Stored data entries:
━━━━━━━━━━━━━━━━

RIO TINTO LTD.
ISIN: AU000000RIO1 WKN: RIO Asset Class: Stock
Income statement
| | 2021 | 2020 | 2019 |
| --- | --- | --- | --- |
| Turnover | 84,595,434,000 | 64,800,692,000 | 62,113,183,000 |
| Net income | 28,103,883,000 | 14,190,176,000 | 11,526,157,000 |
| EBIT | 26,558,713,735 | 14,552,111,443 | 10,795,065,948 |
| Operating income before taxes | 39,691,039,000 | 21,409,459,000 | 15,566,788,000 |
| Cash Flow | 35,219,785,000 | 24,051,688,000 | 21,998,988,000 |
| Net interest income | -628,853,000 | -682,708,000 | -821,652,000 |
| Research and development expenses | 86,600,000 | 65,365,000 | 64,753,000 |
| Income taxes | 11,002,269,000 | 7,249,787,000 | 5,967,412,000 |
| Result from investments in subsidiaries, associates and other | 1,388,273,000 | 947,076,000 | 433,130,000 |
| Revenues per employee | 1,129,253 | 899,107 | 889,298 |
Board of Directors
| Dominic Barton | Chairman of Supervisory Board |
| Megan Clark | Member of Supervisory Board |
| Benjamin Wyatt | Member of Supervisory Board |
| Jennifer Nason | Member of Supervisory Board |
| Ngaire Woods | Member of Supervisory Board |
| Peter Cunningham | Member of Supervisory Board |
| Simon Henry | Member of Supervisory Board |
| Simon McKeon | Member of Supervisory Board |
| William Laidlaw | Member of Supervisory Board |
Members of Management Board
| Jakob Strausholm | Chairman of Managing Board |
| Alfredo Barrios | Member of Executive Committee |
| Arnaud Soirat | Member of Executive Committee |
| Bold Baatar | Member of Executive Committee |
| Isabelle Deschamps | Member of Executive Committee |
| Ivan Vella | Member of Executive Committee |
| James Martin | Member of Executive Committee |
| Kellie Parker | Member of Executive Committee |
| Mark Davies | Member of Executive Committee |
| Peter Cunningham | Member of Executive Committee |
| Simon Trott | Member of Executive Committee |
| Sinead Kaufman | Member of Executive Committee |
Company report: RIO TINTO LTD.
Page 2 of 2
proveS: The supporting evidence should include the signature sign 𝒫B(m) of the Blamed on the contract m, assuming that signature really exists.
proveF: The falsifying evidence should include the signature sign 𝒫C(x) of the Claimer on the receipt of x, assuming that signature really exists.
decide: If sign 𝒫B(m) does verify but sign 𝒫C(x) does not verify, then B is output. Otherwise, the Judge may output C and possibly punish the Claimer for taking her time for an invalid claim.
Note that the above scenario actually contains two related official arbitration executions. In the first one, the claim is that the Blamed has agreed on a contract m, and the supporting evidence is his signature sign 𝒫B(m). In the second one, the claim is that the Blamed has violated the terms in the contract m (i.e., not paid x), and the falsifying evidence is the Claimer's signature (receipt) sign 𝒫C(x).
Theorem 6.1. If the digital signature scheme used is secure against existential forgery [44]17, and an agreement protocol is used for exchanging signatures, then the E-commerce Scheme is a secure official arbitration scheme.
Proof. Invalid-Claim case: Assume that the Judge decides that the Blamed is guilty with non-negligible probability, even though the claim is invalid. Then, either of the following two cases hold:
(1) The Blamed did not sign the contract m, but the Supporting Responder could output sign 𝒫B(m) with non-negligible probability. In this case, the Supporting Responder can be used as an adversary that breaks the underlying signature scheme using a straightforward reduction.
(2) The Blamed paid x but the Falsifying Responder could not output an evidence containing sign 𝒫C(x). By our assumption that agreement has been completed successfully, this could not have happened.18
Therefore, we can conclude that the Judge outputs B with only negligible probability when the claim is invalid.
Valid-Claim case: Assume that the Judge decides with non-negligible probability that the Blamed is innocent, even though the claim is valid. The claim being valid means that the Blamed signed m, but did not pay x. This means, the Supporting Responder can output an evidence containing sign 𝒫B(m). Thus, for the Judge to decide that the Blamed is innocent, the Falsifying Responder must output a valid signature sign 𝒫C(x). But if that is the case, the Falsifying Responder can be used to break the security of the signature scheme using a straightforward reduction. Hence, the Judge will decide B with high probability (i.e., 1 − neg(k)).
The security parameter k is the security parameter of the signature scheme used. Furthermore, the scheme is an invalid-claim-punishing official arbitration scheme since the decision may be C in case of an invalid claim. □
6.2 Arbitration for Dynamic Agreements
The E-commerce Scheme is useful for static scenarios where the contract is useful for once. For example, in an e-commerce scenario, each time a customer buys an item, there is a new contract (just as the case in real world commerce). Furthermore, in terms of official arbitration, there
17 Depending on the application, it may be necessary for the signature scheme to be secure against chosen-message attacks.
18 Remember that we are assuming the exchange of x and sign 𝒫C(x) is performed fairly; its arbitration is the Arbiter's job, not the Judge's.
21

━━━━━━━━━━━━━━━━

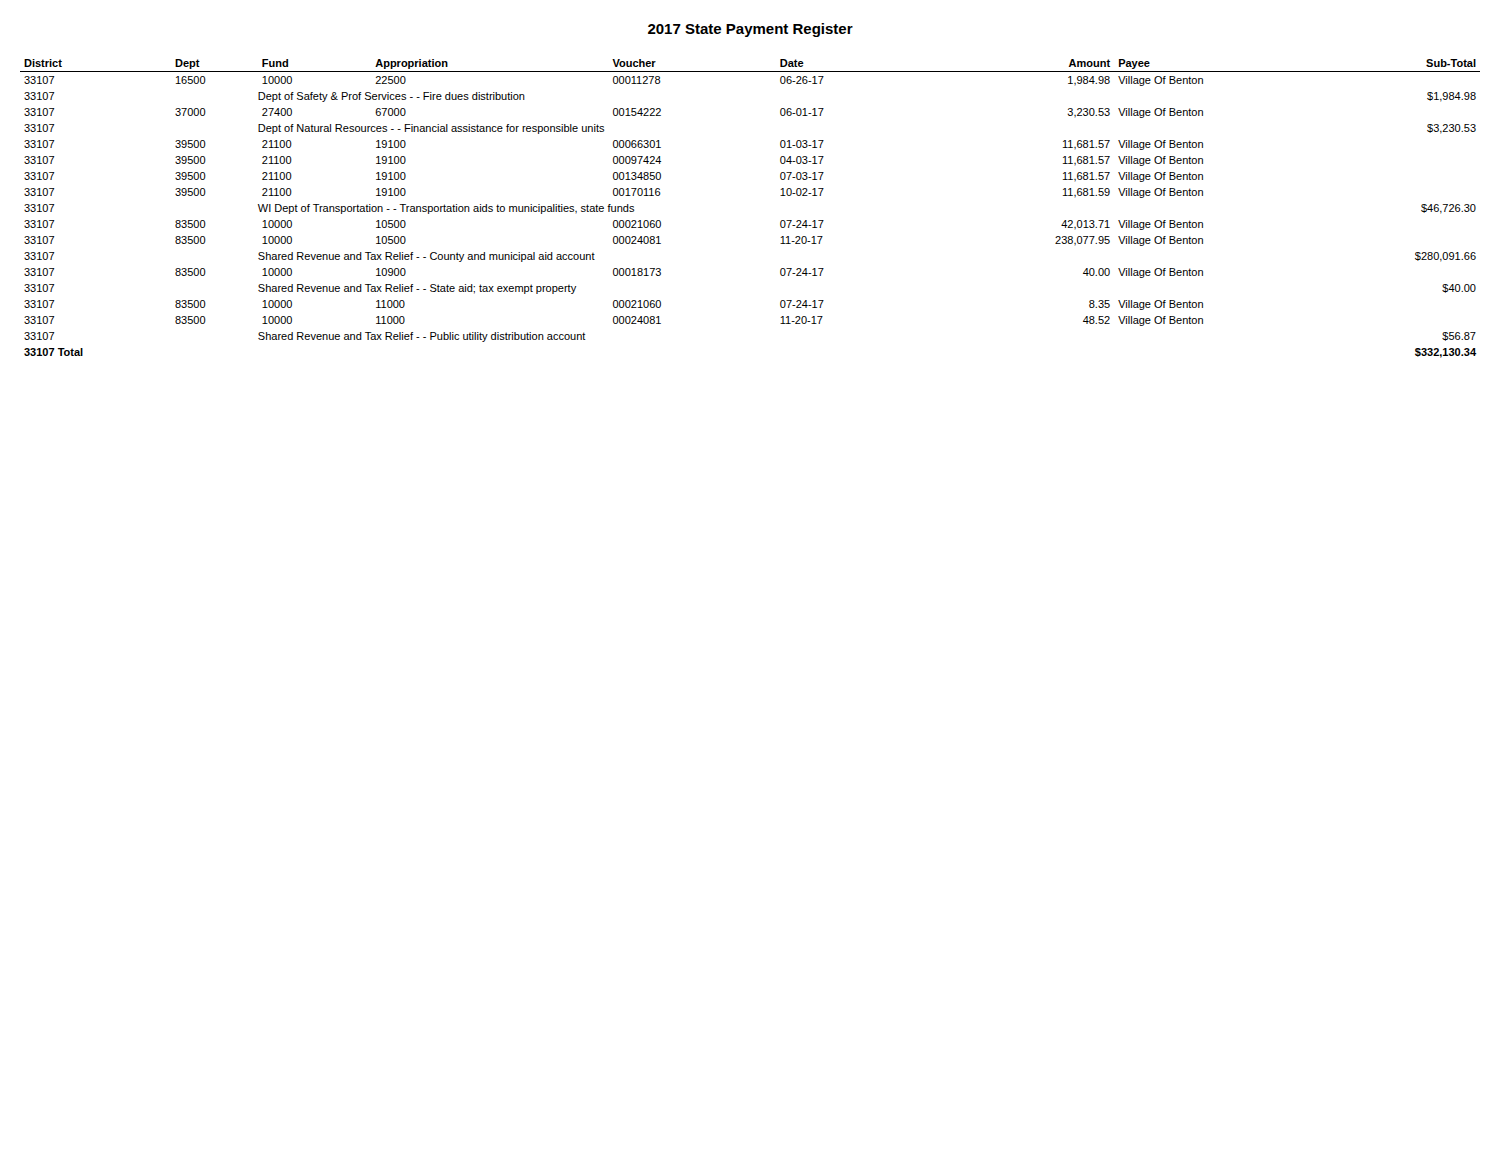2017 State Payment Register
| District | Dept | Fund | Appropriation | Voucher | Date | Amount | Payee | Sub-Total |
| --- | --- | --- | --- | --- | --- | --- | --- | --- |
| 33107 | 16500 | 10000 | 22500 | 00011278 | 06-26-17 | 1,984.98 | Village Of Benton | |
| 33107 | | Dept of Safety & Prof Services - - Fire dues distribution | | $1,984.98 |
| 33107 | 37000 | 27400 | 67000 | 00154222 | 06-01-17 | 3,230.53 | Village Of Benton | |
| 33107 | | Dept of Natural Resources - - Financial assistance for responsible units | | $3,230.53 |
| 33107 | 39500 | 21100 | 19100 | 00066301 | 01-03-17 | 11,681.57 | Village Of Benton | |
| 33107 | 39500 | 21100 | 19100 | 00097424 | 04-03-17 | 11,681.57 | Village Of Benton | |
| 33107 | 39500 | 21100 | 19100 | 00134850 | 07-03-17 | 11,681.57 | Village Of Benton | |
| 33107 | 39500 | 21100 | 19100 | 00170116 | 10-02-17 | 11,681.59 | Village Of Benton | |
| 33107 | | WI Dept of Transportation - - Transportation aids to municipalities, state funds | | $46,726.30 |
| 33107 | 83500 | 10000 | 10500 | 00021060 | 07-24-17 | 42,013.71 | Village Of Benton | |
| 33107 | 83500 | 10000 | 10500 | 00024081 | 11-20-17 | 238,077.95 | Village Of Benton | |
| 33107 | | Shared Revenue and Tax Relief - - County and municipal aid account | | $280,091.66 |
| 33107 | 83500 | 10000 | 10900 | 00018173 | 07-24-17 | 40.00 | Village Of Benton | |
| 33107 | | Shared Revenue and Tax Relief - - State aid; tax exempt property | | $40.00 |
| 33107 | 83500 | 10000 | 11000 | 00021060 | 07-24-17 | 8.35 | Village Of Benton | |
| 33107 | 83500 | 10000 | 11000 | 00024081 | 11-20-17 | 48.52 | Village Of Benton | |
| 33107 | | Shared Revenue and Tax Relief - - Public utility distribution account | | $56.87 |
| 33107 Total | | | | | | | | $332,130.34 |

━━━━━━━━━━━━━━━━

→ **WHAT YOU WILL DO**: The lines you return should be those above that contain the word "decides", every one of them.

→ **REPLY TO THE EXERCISE**:
Proof. Invalid-Claim case: Assume that the Judge decides that the Blamed is guilty with non-negligible probability, even though the claim is invalid. Then, either of the following two cases hold:
Valid-Claim case: Assume that the Judge decides with non-negligible probability that the Blamed is innocent, even though the claim is valid. The claim being valid means that the Blamed signed m, but did not pay x. This means, the Supporting Responder can output an evidence containing sign 𝒫B(m). Thus, for the Judge to decide that the Blamed is innocent, the Falsifying Responder must output a valid signature sign 𝒫C(x). But if that is the case, the Falsifying Responder can be used to break the security of the signature scheme using a straightforward reduction. Hence, the Judge will decide B with high probability (i.e., 1 − neg(k)).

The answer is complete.